Security Fixes & Breaking Changes

Cumulative security and breaking changes per version (e.g., v2026.2.23 → 10 security, 3 breaking; v2026.3.2 → 19 security, 10 breaking).

Key Breaking Changes

v2026.2.23

: SSRF policy key allowPrivateNetwork replaced by browserAccess.ssrfPolicy. Migration via openclaw doctor --fix or manual edit. v2026.2.24‑v2026.2.25: Heartbeat DM default flipped from allow to block and back, affecting monitoring alerts. v2026.3.2: Plain‑text ws:// blocked on private networks; recommended OPENCLAW_ALLOW_INSECURE_PRIVATE_WS=1 or migrate to wss://. v2026.3.2: SecretRef parsing changed to fail‑fast; run openclaw secrets audit before upgrade. v2026.2.25: Anthropic authentication narrowed to setup-token only.

CVE Details

Four CVEs fixed in v2026.2.23:

CVE‑2026‑26322: WebSocket target injection leading to internal SSRF; fixed by adding trusted‑network policy and deprecating allowPrivateNetwork.

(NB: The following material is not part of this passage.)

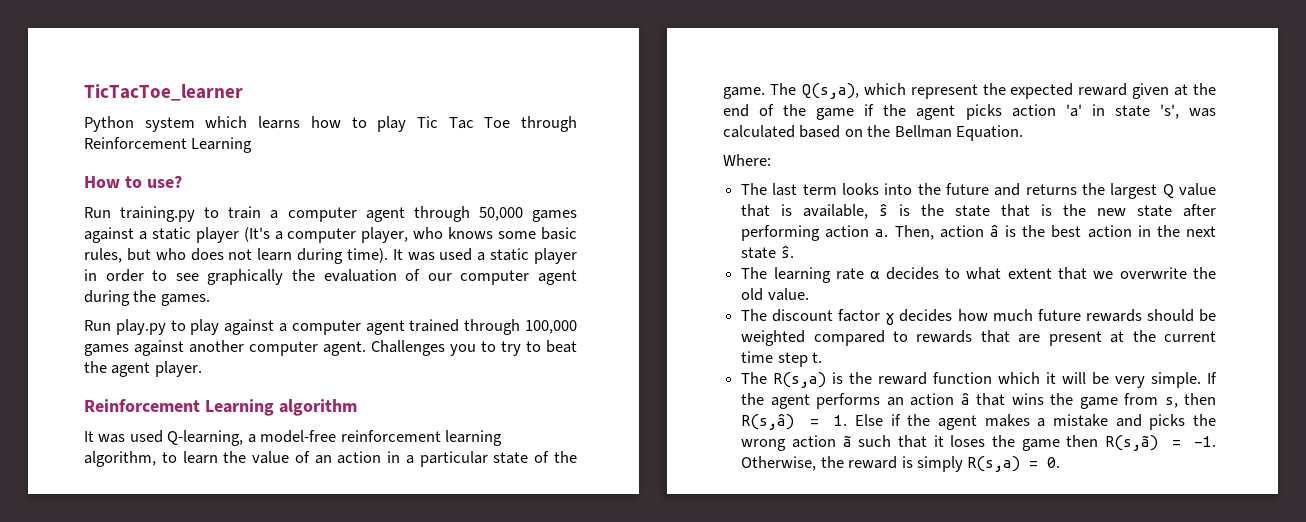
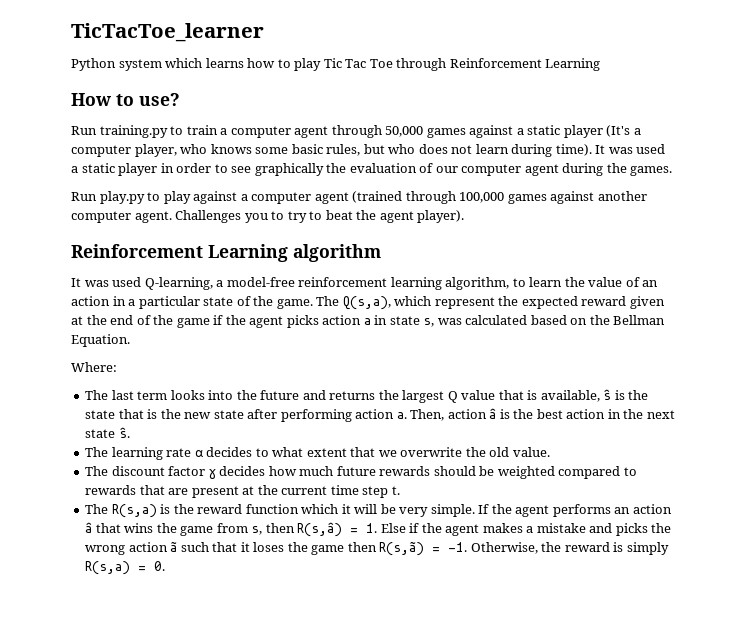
[409,319,460,332] trained -> [352,191,403,203] (trained
[154,361,202,377] player. -> [417,210,465,223] player).
[1065,104,1082,117] 'a' -> [363,318,371,325] a
[1159,104,1179,119] 's', -> [423,318,435,327] s,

CVE‑2026‑26319: Webhook signature verification bypass via insecure === comparison; fixed with crypto.timingSafeEqual.

CVE‑2026‑26323: Plugin/Hook path traversal allowing arbitrary command execution; fix enforces whitelist‑based path.resolve().

CVE‑2026‑26326: Skills execution leaked API keys through process.env; fix scopes keys to a separate environment.

Architecture Evolution

Quadrant chart shows rapid growth in platform ecosystem and AI provider integration, while internationalization lags.

New Capabilities Milestones

v2026.2.26: Multi‑agent proxy binding CLI openclaw agents bindings/bind/unbind.

v2026.3.1: Claude 4.6 adaptive thinking and standard K8s health probes.

v2026.3.2: Native PDF tool, Feishu multi‑agent broadcast.

v2026.3.7: ContextEngine plugin architecture with seven lifecycle hooks.

v2026.3.8: Backup tool and ACP provenance verification.

Upgrade Checklist

Prioritize CRITICAL → HIGH → MEDIUM fixes. Pre‑upgrade steps include running openclaw secrets audit, fixing deprecated keys, confirming Anthropic auth method, and creating a backup with openclaw backup create. Post‑upgrade steps include running openclaw doctor, testing webhooks, verifying heartbeat policy, and optionally checking backup integrity.